# Your task
Scan the records below. List lines holding "Informativa".

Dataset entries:
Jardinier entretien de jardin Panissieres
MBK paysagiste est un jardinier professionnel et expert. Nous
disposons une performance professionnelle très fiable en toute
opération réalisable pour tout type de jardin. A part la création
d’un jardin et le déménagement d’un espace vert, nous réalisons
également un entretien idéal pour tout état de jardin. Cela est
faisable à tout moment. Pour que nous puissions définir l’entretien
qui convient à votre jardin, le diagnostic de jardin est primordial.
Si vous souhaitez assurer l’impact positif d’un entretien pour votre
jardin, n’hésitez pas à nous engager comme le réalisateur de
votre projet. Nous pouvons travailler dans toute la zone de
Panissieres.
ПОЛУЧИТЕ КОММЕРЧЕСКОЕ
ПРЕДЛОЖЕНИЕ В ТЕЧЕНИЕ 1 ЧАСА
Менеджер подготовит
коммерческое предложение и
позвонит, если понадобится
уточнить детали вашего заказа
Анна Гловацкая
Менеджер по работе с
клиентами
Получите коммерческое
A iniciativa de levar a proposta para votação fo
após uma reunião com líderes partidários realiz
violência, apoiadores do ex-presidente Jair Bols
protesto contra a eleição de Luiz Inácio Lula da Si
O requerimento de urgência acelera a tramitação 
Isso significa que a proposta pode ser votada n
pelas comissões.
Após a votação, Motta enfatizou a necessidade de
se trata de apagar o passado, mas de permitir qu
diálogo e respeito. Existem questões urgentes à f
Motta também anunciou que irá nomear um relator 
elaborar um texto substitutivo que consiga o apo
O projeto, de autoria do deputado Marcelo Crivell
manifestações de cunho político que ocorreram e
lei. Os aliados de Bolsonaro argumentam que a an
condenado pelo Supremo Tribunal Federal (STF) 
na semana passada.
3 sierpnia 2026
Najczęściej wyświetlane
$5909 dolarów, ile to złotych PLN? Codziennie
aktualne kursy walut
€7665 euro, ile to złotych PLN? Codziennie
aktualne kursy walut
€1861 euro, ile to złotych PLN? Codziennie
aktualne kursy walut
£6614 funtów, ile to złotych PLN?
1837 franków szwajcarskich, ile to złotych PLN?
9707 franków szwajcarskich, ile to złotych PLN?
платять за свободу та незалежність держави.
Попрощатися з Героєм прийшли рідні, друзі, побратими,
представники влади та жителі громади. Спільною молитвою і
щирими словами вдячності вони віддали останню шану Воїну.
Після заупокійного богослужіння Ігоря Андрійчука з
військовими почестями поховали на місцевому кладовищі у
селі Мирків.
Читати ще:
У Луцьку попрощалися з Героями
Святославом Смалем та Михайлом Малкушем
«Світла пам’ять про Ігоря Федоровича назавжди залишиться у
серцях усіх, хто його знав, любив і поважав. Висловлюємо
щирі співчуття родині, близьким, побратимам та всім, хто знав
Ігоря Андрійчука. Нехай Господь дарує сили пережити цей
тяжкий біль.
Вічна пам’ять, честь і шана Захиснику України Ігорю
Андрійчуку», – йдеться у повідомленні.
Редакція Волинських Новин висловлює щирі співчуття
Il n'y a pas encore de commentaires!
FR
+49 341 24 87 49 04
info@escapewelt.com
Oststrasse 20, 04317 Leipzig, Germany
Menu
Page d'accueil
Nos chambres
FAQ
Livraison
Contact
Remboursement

...

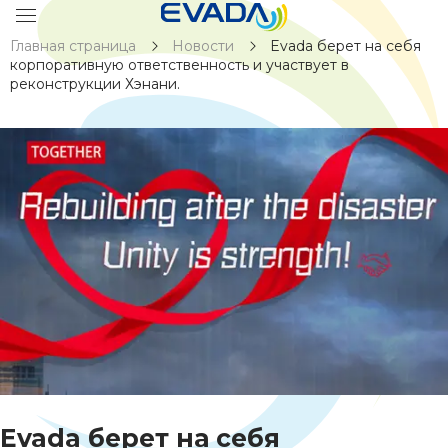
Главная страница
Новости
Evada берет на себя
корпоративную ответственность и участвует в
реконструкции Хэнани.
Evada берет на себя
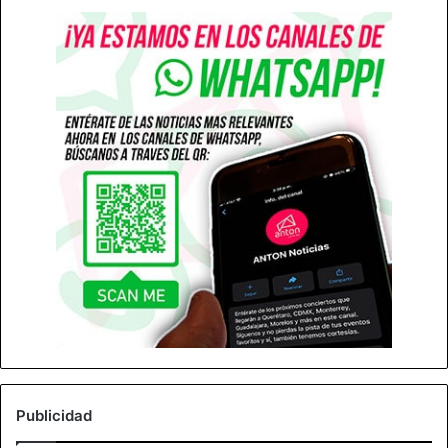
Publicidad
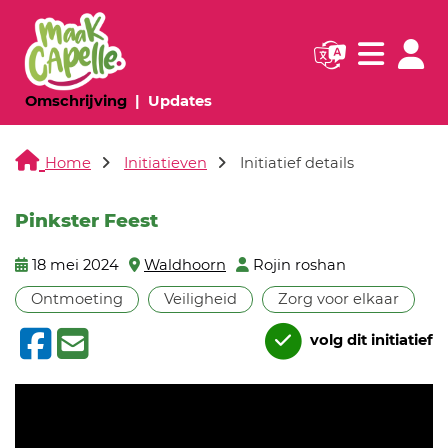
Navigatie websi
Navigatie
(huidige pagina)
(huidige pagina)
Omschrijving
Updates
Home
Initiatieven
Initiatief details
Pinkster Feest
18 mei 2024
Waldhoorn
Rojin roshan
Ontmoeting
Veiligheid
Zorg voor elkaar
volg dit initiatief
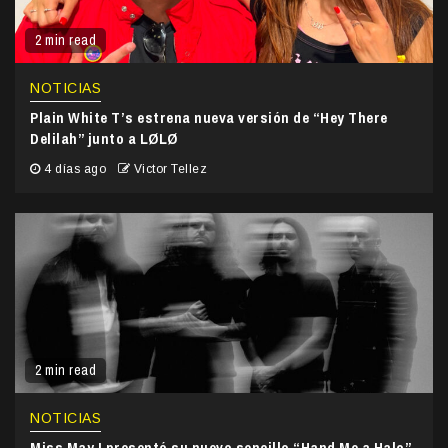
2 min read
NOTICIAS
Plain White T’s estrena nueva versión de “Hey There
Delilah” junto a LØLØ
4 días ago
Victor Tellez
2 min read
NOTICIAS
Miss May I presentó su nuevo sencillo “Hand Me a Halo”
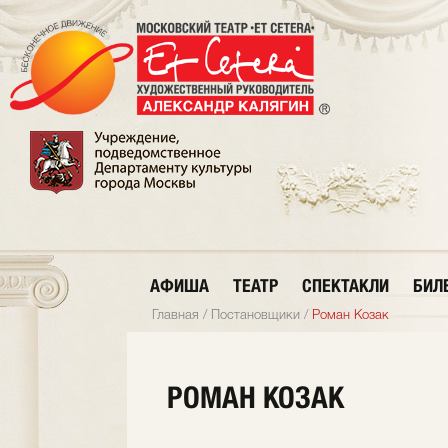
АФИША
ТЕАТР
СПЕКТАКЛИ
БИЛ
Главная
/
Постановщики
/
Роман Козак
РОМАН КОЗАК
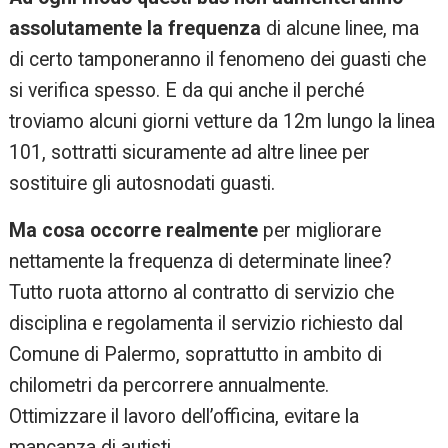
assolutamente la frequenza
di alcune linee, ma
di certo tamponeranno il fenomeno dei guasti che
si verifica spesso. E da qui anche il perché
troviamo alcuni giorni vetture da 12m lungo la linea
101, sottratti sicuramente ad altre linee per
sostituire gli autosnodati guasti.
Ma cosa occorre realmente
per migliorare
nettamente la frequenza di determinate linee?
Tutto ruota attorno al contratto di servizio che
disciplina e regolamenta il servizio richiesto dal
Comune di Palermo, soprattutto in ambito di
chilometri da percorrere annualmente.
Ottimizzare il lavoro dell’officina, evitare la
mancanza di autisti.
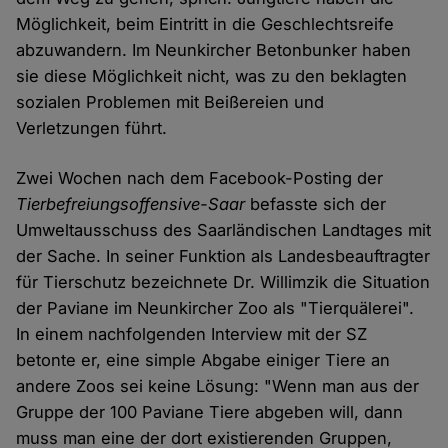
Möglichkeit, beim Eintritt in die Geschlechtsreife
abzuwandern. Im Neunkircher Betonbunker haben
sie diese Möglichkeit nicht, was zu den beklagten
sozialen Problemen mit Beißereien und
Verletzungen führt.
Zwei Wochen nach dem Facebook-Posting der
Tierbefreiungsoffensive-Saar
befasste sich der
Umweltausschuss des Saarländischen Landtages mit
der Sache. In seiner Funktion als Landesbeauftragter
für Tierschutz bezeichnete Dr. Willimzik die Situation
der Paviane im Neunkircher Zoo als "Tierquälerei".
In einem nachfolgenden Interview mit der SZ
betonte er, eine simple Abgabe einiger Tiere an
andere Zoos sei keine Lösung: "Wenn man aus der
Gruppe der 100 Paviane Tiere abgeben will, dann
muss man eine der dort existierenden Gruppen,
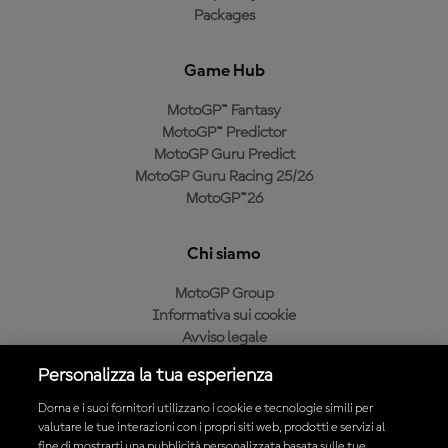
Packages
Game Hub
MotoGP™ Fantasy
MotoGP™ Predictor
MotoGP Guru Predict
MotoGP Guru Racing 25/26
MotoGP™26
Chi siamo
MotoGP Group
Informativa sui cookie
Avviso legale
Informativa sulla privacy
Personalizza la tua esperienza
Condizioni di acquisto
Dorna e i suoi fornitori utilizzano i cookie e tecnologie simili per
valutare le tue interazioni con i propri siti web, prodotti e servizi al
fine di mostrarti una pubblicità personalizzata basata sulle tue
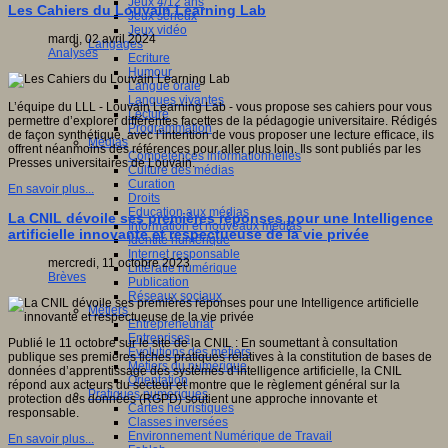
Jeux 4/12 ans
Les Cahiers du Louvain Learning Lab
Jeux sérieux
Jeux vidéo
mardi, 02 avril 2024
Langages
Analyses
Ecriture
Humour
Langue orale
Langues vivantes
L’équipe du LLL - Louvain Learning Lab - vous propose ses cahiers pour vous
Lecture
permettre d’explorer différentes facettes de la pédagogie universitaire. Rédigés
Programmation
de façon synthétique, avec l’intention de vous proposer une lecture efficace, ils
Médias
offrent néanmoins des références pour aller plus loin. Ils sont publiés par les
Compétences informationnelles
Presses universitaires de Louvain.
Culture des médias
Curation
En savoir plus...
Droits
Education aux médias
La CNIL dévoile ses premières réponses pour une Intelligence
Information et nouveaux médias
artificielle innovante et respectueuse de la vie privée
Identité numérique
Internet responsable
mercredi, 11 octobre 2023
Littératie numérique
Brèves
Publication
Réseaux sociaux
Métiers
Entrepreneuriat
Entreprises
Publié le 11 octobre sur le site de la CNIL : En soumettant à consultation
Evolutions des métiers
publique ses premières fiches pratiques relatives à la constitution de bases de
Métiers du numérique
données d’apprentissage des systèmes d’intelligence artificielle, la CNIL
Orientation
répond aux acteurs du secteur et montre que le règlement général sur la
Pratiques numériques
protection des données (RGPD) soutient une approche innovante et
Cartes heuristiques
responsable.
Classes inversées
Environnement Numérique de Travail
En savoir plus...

# The answer
Informativa sui cookie
Informativa sulla privacy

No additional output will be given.